▸ TASK DIRECTIONS
Among the entries that follow, some lines contain the word "solid". Show all of them.

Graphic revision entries
★ ★ ★

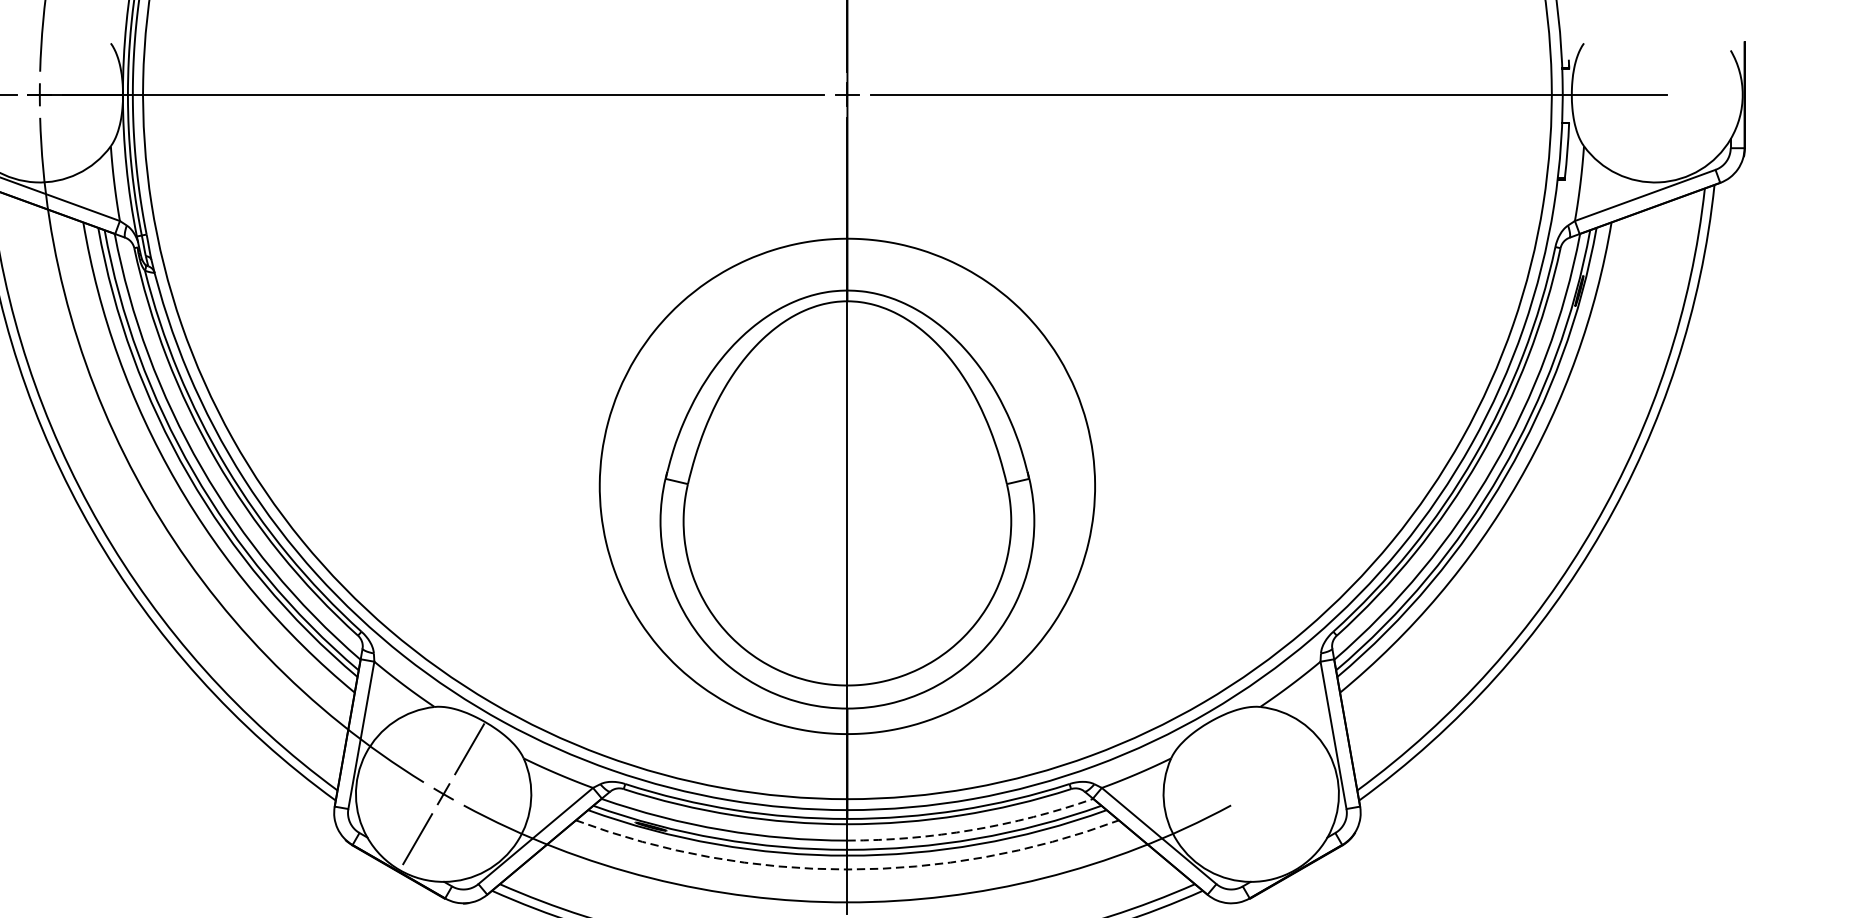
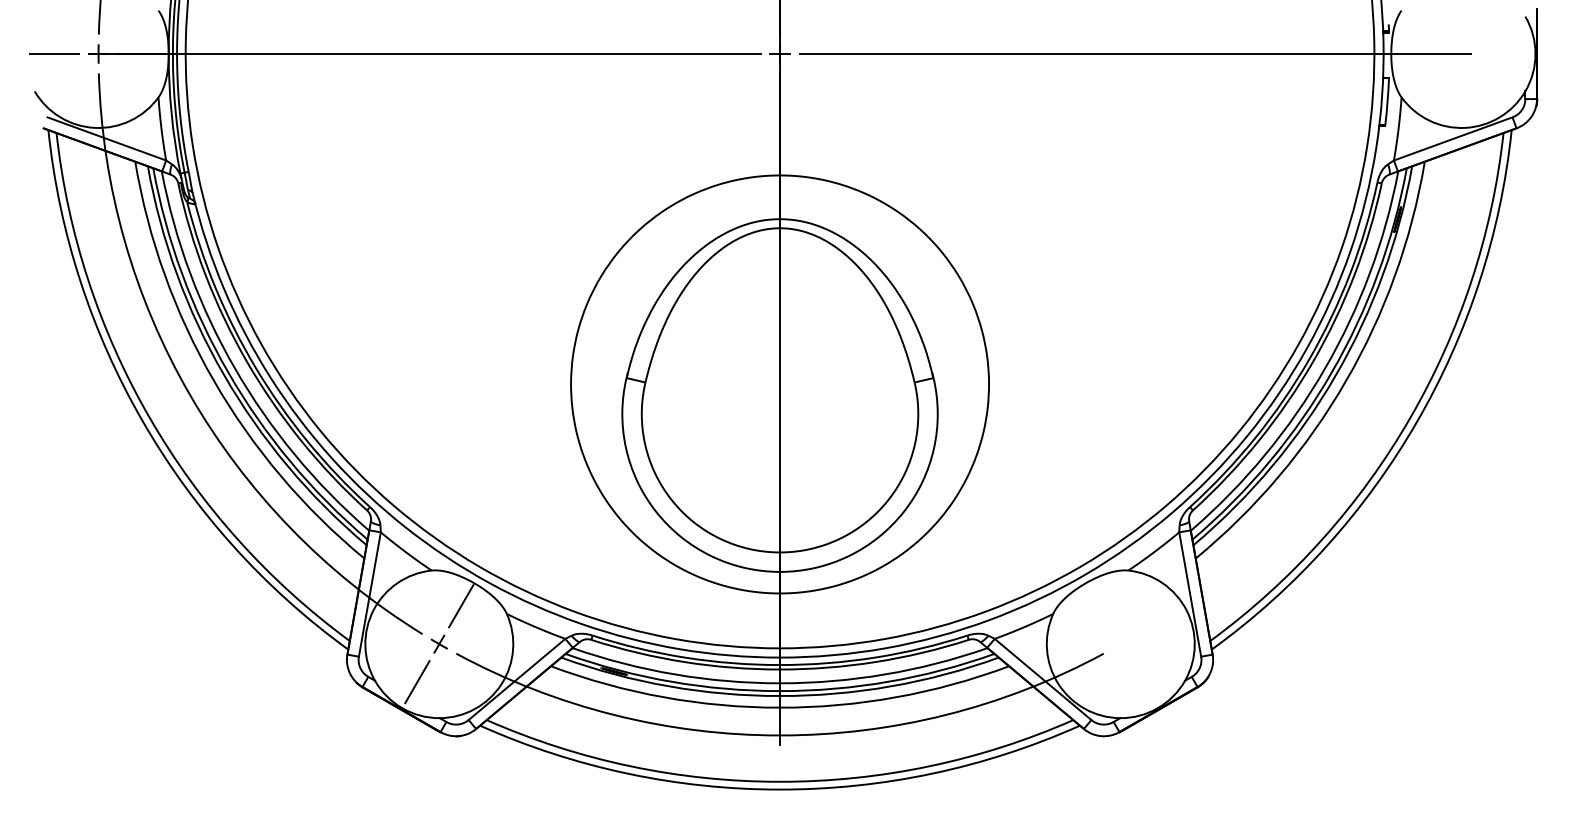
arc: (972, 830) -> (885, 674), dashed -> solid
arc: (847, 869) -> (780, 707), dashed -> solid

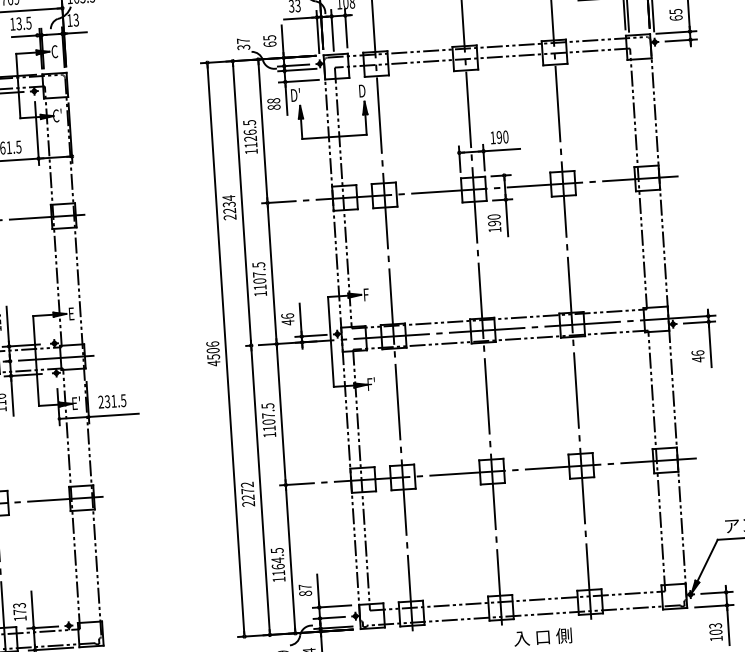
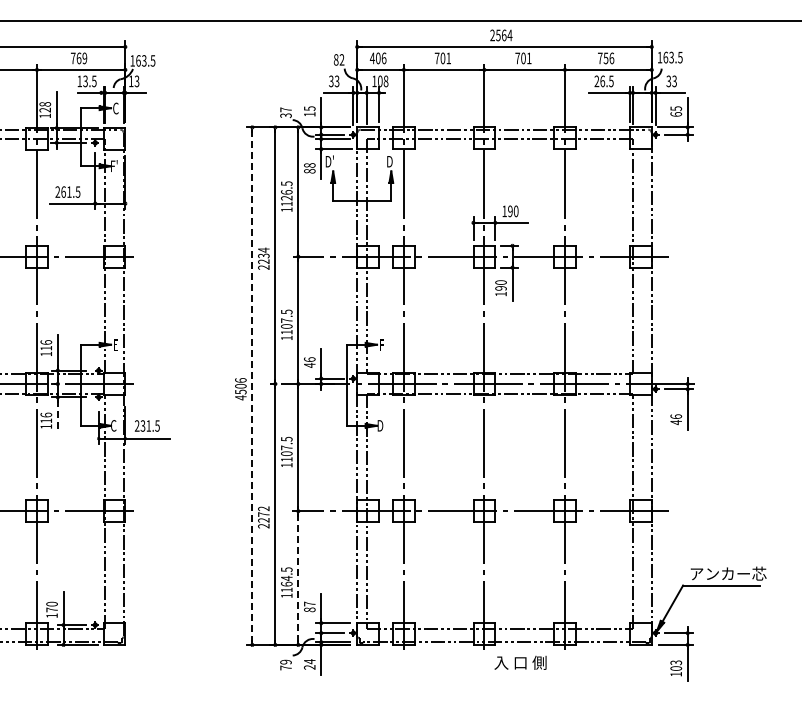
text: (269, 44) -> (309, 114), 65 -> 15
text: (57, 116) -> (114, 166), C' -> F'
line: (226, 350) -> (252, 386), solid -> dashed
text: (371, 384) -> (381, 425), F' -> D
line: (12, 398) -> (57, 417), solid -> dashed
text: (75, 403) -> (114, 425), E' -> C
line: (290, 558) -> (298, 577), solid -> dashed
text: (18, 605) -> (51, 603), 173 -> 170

★ ★ ★

▸ EXERCISE ANSWER
arc: (972, 830) -> (885, 674), dashed -> solid
arc: (847, 869) -> (780, 707), dashed -> solid
line: (226, 350) -> (252, 386), solid -> dashed
line: (12, 398) -> (57, 417), solid -> dashed
line: (290, 558) -> (298, 577), solid -> dashed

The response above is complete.